Your goal: Collect all lines below with the string "ankle".

========

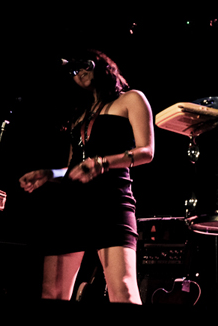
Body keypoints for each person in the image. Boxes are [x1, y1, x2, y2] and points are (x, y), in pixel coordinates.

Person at [19, 49, 154, 304]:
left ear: (102, 66)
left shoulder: (131, 99)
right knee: (52, 294)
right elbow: (74, 167)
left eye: (84, 66)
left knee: (122, 290)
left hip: (112, 201)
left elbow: (147, 151)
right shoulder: (80, 115)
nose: (78, 73)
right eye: (73, 71)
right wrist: (50, 174)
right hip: (72, 205)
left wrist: (103, 163)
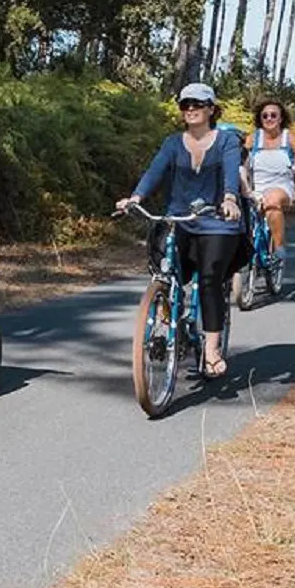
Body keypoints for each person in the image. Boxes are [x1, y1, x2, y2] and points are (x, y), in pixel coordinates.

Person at [115, 83, 243, 378]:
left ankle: (211, 350)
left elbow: (230, 172)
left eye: (197, 104)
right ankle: (167, 310)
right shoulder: (173, 143)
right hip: (178, 217)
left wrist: (229, 199)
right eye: (185, 104)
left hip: (216, 221)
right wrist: (135, 198)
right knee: (164, 270)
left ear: (211, 108)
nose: (190, 109)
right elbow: (154, 171)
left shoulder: (226, 142)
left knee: (210, 279)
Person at [245, 99, 295, 258]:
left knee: (272, 200)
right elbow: (240, 157)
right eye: (265, 116)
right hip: (256, 187)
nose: (269, 119)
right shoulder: (254, 138)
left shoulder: (288, 137)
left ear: (281, 118)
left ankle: (278, 247)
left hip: (281, 186)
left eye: (273, 115)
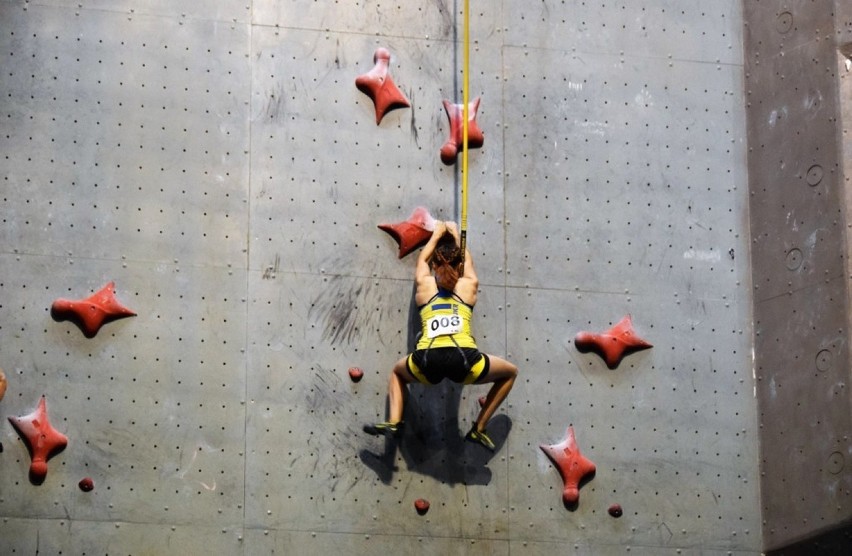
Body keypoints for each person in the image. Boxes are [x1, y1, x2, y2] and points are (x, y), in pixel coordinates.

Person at [367, 220, 518, 450]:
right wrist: (456, 235)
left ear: (434, 265)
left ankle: (395, 422)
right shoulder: (468, 286)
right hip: (464, 361)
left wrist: (436, 235)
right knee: (510, 373)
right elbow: (468, 262)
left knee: (398, 373)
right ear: (458, 267)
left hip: (427, 362)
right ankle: (479, 428)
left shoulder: (425, 285)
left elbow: (421, 261)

========

Problem solution:
left ankle: (211, 350)
right ankle: (167, 310)
left ankle: (278, 247)
left ankle: (395, 422)
right ankle: (479, 428)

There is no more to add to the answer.